Falcon and the Winter Soldier Head Writer Details Reference to Red Skull

Television

The Falcon and the Winter Soldier has come to an end, but the show’s head writer, Malcolm Spellman, has shared a lot of thoughts about the series since its final episode dropped. Recently, the writer did an interview with Everyone Loves A Good Story and talked about some of his dream Marvel team-ups. Spellman was also asked about the Flag Smashers and their connection to a line said by Red Skull in Captain America: The First Avengers. “You could have the power of the gods! Yet you wear a flag on your chest and think you fight a battle of nations! I have seen the future Captain! There are no flags,” the villain says to Steve Rogers. While some believe the Flag Smashers pulled inspiration from Red Skull, Spellman admits that it wasn’t their intention when writing the script.

“I’m a halfway let you down. For sure, all the writers in the room watch all the Cap movies multiple times, and definitely the Red Skull scene ‘cause we knew Zemo would be referencing him as to the identity of superheroes and supremacy ends up becoming. The suit of power always land you in that place. The connective tissue… we did not catch that line going to the Flag Smashers, at least not consciously. Everyone watched that movie five times before the series so who knows what subconscious connectivity went off. No one caught that line when we’re doing the Flag Smashers,” Spellman explained.

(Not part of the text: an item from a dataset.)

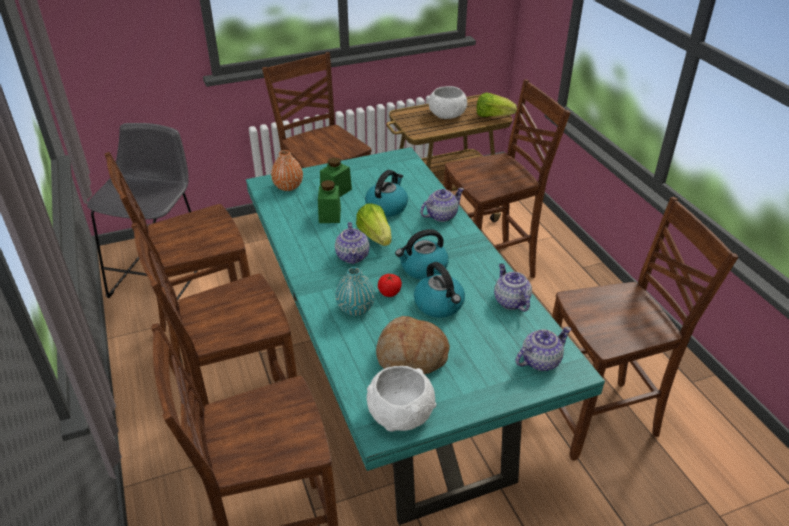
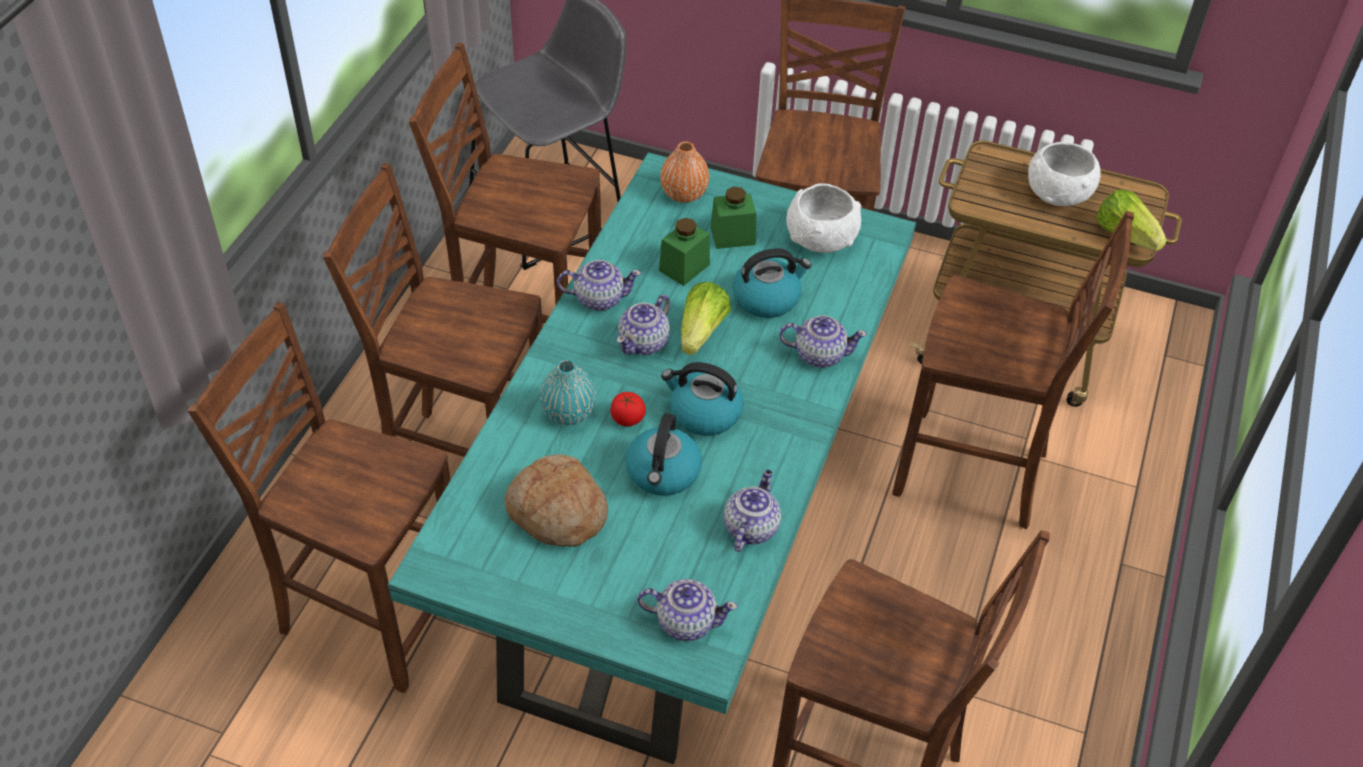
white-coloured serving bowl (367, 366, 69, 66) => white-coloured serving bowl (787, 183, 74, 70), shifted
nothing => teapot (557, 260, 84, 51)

“You never know. You know that famous line, ‘a great artist steal.’ Basically, all artists look at other artists and draw from it, and do their own thing. You can set out to say, we don’t do a two-hander with Bucky and Sam that’s going to be like 48 Hrs and Lethal Weapon right? But at the time you’re done, it doesn’t look like that. It evolves as it goes. You’ll never know what you’re picking up when you’re digging with all these research,” he added.

We’re not too surprised to learn this wasn’t intentional considering Red Skull was a straight-up Nazi whereas Karli Morgenthau, the leader of the Flag Smashers, is considered by Spellman to be more of a fallen hero.

“In construction of the character, we were like, ‘Let’s make her a kid.’ And, ‘Let’s make her tap into the spirit of how people feel today.’ And even though the pandemic hadn’t hit yet, that all just exacerbated a feeling folks were having. And if you’re Black, you’ve been having it your whole life, which is, the game is rigged, the people who are at the top are becoming irresponsible. We accept that the game is rigged, but now, they’re getting irresponsible in how much they’re taking from us, and people just have to push back. And we wrote Karli as a hero. She is a hero that goes bad,” Spellman explained in Marvel Studios: Assembled.